#496: THIS EXCERPT IS BROUGHT TO YOU FROM A BOOK I AM ACTUALLY ENJOYING
I am loving this book, Philp K. Dick's Valis, and here's why:
..."The tank battles at Kursk involved over four thousand armored vehicles. It was the greatest battle of armor in history. Everyone knows about Stalingrad, but nobody knows about Kursk. The real victory by the Soviet Union took place at Kursk. When you consider --"
"Kevin," David interrupted, "what the Germans should have done was show the Russians a dead cat and ask them to explain it."
"That would have stopped the Soviet offensive right there," I said. "Zhukov would still be trying to account for the cat's death."
To Kevin, Sherri said, "In view of the stunning victory by the good side at Kursk, how can you complain about one cat?"
"There's something in the Bible about falling sparrows," Kevin said. "About his eye being on them. That's what's wrong with God; he has only one eye."
"Did God win the battle at Kursk?" I said to Sherri. "That must be news to the Russians, especially the ones who built the tanks and drove them and got killed."

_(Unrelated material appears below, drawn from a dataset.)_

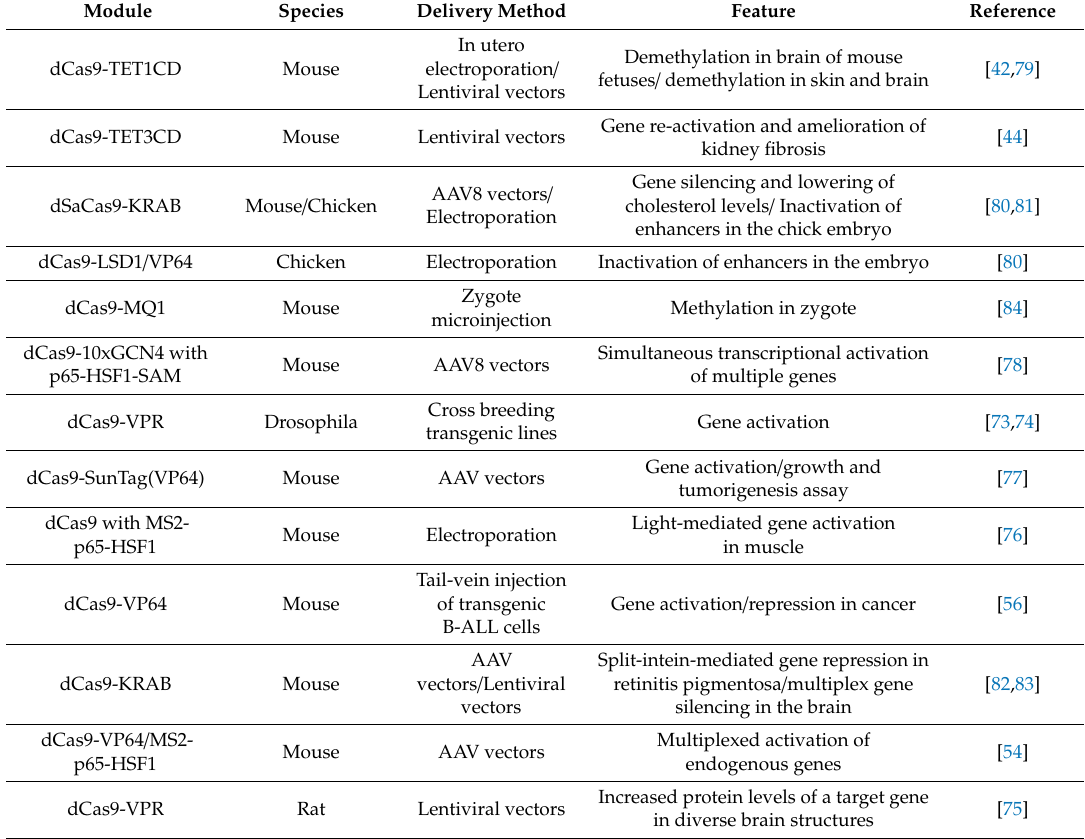
Table 4. In vivo applications of dCas9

Sherri said patiently, "God uses us as instruments through which he works."
"Well," Kevin said, "regarding Horse, God has a defective instrument. Or maybe they're both defective, like an eighty-year-old lady driving a Pinto with a drop-in gas tank."
"The Germans would have had to hold up Kevin's dead cat," Fat said. "Not just any dead cat. All Kevin cares about is that one cat."

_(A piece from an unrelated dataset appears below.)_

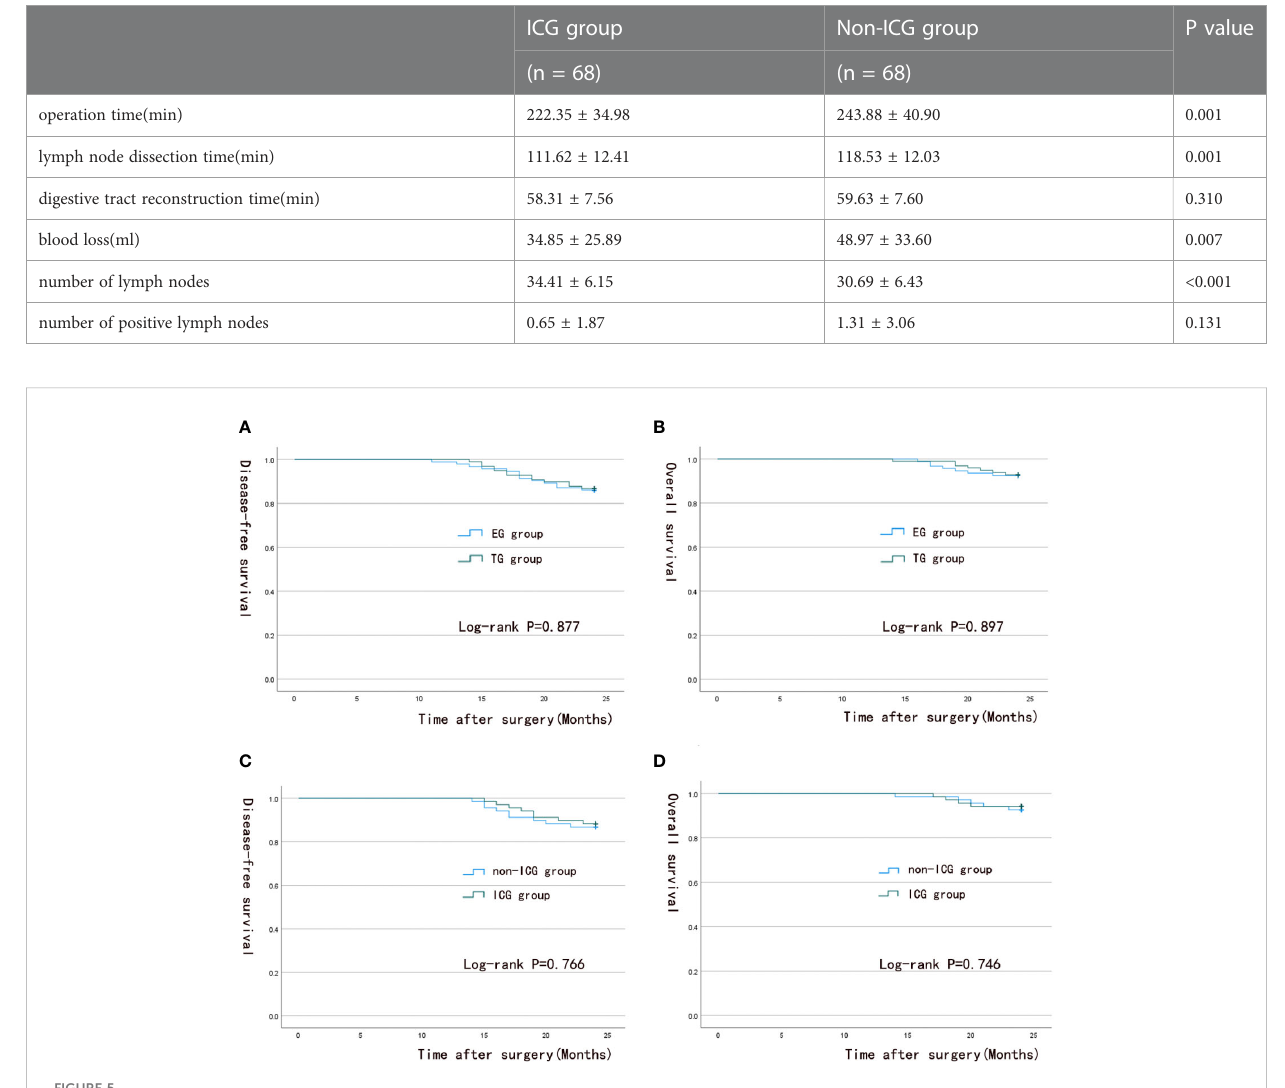
FIGURE 5 Survival analysis curve. (A, B) 2-year overall survival and 2-year disease-free survival in the TG group and EG group; (C, D) 2-year overall survival and 2-year disease-free survival in the ICG group and the non-ICG group.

"That cat," Kevin said, "did not exist during World War Two."
"Did you grieve over him then?" Fat said.
"How could I?" Kevin said. "He didn't exist."

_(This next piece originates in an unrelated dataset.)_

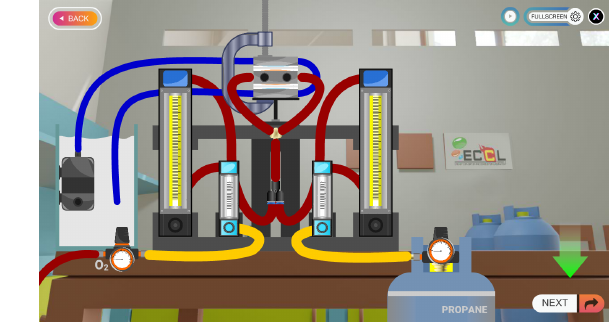
Figure 7: Assembling the micro power generation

"Then his condition was the same as now," Fat said.
"Wrong," Kevin said.
"Wrong in what way?" Fat said. "How did his nonexistence then differ from his nonexistence now?"
"Kevin's got the corpse now," David said. "To hold up. That was the whole point of the cat's existence. He lived to become a corpse by which Kevin could refute the goodness of God."
"Kevin," Fat said, "who created your cat?"
"God did," Kevin said.
"So God created a refutation of his own goodness," Sherri said. "By your logic."
"God is stupid," Kevin said. "We have a stupid deity. I've said that before."
Sherri said, "Does it take much skill to create a cat?"
"You just need two cats," Kevin said. "One male and one female." But he could obviously see where she was leading him. "It takes --" He paused, grinning. "Okay, it takes skill, if you presume purpose in the universe."
"You don't see any purpose?" Sherri said.
Hesitating, Kevin said, "Living creatures have a purpose."
"Who puts the purpose in them?" Sherri said.
"They --" Again Kevin hesitated. "They are their purpose. They and their purpose can't be separated."
"So an animal is an expression of purpose," Sherri said. "So there is purpose in the universe."
"In small parts of it."
"And unpurpose gives rise to purpose."
Kevin eyed her. "Eat shit," he said.
Yes, Valis and I are becoming fast friends. Of course, how could I not love a book whose main character authors the book in the third person and is named Horselover Fat?